Şarkıyı yapan Kemani Sarkis Efendi'dir. "Sarkis" isminin de ele verdiği gibi geniş Anadolu topraklarında yaşayan Ermenilerimizdendir. Bilgilerimizi şöyle bir yoklayınca Türkiye tiyatrosu gibi Türkiye musikisinin ve sonra Türkiye sinemasının kurucu isimleri arasında bilhassa Ermenilerin bulunduğunu hatırlayıp bir kenara koyarak ilerleyebiliriz. Şarkısıyla içlendiğimiz, üzüldüğümüz, dertlendiğimiz Sarkis Efendi'nin bu şarkısıyla 1915'teki "Ermeni Tehciri"ni andığını öğrendiğimizdeyse kederimize utanç eklenir, hiç değilse eklemesi gerekir; şayet hâlâ bir parça kalp taşıyorsak.
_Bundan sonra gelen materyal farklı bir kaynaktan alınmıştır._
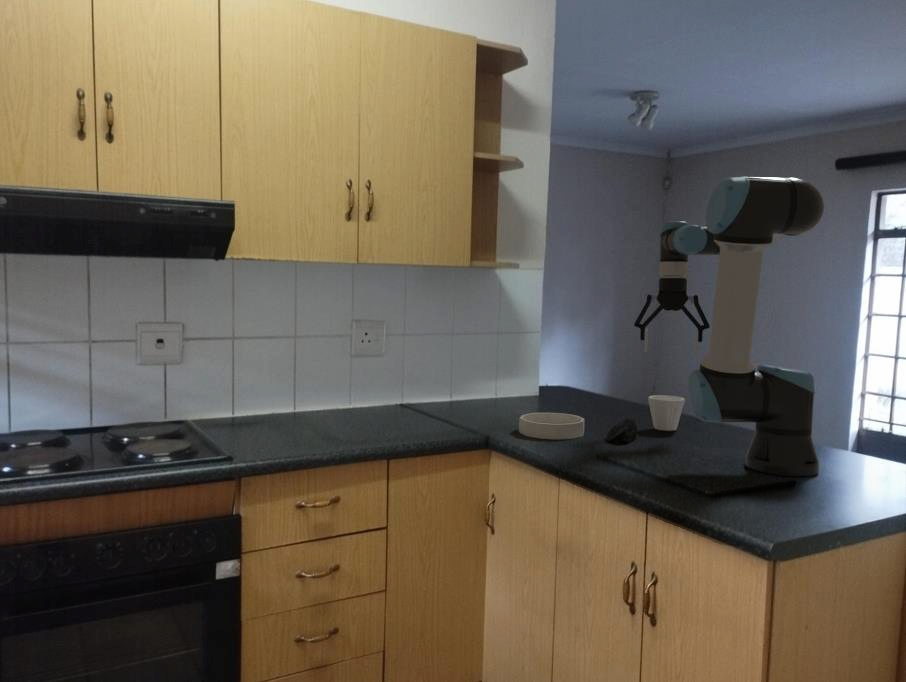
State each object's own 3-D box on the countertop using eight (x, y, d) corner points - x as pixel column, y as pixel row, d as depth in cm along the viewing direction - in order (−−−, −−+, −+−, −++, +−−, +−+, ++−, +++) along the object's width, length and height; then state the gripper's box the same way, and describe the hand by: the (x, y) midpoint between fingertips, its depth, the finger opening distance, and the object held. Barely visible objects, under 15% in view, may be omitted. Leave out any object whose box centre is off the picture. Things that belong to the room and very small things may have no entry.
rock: (602, 443, 187) (602, 421, 187) (611, 436, 196) (612, 415, 196) (629, 446, 184) (630, 423, 184) (637, 438, 193) (637, 417, 193)
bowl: (581, 441, 188) (581, 426, 188) (515, 436, 193) (515, 422, 192) (585, 428, 205) (586, 414, 205) (525, 424, 210) (525, 411, 209)
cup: (682, 427, 208) (683, 396, 208) (684, 434, 199) (685, 401, 198) (647, 425, 211) (648, 394, 210) (647, 431, 201) (648, 399, 201)
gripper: (719, 278, 200) (716, 353, 201) (627, 277, 207) (625, 350, 208) (721, 277, 192) (718, 355, 194) (626, 276, 199) (624, 352, 201)
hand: (670, 353), depth 201 cm, fingers open, 13 cm apart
Sarkis Efendi'nin şarkısında "Perde-i zulmet çekilmiş korkarım istikbalime" denildiğini de duyarız. Bu öyle bir karanlıktır ki tehcir üzerinden yüz yıldan uzun zaman geçmişken ölülerin kemikleri sızlatılır hâlâ. Devlet idaresinin bütün derdi yaşananların "soykırım" olmadığını kabul ettirmektir. Çok değil içten bir özür ve hakikati kabulle çabucak alınabilecek bir yol tarihsel bir inat ve politik saplantılara kurban edilir.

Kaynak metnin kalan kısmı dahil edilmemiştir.